The Nargenicin family of antibiotics are macrolides containing a rare ether-bridged cis-decalin motif. Several of these compounds are highly active against multi-drug resistant organisms. Despite the identification of the first members of this family almost 40 years ago, the genetic basis for the production of these molecules and the enzyme responsible for formation of the oxa bridge, remain unknown. Here, the 85 kb Nargenicin biosynthetic gene cluster was identified from a human pathogenic Nocardia arthritidis isolate and this locus is solely responsible for Nargenicin production. Further investigation of this locus revealed a putative iron-α-ketoglutarate-dependent dioxygenase, which was found to be responsible for the formation of the ether bridge from the newly identified deoxygenated precursor, 8,13-deoxynargenicin. Uncovering the Nargenicin biosynthetic locus provides a molecular basis for the rational bioengineering of these interesting antibiotic macrolides.
Enhanced production of Nargenicin A(1) and generation of novel glycosylated derivatives
Appl Biochem Biotechnol 2015 Mar;175(6):2934-49.PMID:25577346DOI:10.1007/s12010-014-1472-3.

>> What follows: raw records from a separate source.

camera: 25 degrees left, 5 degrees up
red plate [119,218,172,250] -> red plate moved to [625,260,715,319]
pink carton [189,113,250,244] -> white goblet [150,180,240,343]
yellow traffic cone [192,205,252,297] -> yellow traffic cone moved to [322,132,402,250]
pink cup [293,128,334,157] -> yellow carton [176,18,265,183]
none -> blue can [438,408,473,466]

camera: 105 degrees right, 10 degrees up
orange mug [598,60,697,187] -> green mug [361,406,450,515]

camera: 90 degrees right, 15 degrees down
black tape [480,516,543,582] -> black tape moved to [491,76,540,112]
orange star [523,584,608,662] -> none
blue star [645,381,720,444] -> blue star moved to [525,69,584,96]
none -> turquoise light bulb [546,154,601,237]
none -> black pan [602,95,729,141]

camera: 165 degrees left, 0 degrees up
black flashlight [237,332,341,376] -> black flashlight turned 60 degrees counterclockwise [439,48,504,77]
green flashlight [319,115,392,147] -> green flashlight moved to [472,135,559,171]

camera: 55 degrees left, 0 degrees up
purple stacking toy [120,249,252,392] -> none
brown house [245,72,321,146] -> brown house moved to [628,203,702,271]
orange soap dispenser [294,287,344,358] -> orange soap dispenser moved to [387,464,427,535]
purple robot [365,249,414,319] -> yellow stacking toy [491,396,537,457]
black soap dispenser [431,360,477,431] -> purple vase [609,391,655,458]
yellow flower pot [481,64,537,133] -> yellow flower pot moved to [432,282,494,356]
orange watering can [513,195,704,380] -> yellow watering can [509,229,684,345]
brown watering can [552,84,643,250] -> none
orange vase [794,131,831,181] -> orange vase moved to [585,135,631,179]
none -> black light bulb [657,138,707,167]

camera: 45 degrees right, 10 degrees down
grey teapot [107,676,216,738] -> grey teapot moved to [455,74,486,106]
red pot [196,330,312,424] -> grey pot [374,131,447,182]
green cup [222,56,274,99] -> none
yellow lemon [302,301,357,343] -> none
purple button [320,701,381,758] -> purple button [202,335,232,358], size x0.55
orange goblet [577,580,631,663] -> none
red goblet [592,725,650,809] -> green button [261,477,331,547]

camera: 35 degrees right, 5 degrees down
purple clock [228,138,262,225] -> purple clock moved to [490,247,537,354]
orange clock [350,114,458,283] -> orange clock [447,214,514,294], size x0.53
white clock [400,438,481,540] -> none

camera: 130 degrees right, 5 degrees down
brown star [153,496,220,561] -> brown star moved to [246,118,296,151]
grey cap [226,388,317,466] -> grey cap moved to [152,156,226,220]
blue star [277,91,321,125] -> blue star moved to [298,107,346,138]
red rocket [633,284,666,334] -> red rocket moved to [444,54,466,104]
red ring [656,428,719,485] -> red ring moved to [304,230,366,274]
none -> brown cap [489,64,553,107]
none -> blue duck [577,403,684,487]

Nargenicin A1, an antibacterial polyketide macrolide produced by Nocardia sp. CS682, was enhanced by increasing the pool of precursors using different sources. Furthermore, by using engineered strain Nocardia sp. ACC18 and supplementation of glucose and glycerol, enhancement was ~7.1 fold in comparison to Nocardia sp. CS682 without supplementation of any precursors. The overproduced compound was validated by mass spectrometry and nuclear magnetic resonance analyses. The novel glycosylated derivatives of purified Nargenicin A1 were generated by efficient one-pot reaction systems in which the syntheses of uridine diphosphate (UDP)-α-D-glucose and UDP-α-D-2-deoxyglucose were modified and combined with glycosyltransferase (GT) from Bacillus licheniformis. Nargenicin A1 11-O-β- D-glucopyranoside, Nargenicin A1 18-O-β-D-glucopyranoside, Nargenicin A111 18-O-β-D- diglucopyranoside, and Nargenicin 11-O-β-D-2-deoxyglucopyranoside were generated. Nargenicin A1 11-O-β-D-glucopyranoside was structurally elucidated by ultra-high performance liquid chromatography-photodiode array (UPLC-PDA) conjugated with high-resolution quantitative time-of-flight-electrospray ionization mass spectroscopy (HR-QTOF ESI-MS/MS), supported by one- and two-dimensional nuclear magnetic resonance studies, whereas other Nargenicin A1 glycosides were characterized by UPLC-PDA and HR-QTOF ESI-MS/MS analyses. The overall conversion studies indicated that the one-pot synthesis system is a highly efficient strategy for production of glycosylated derivatives of compounds like macrolides as well. Furthermore, assessment of solubility indicated that there was enhanced solubility in the case of glycoside, although a substantial increase in activity was not observed.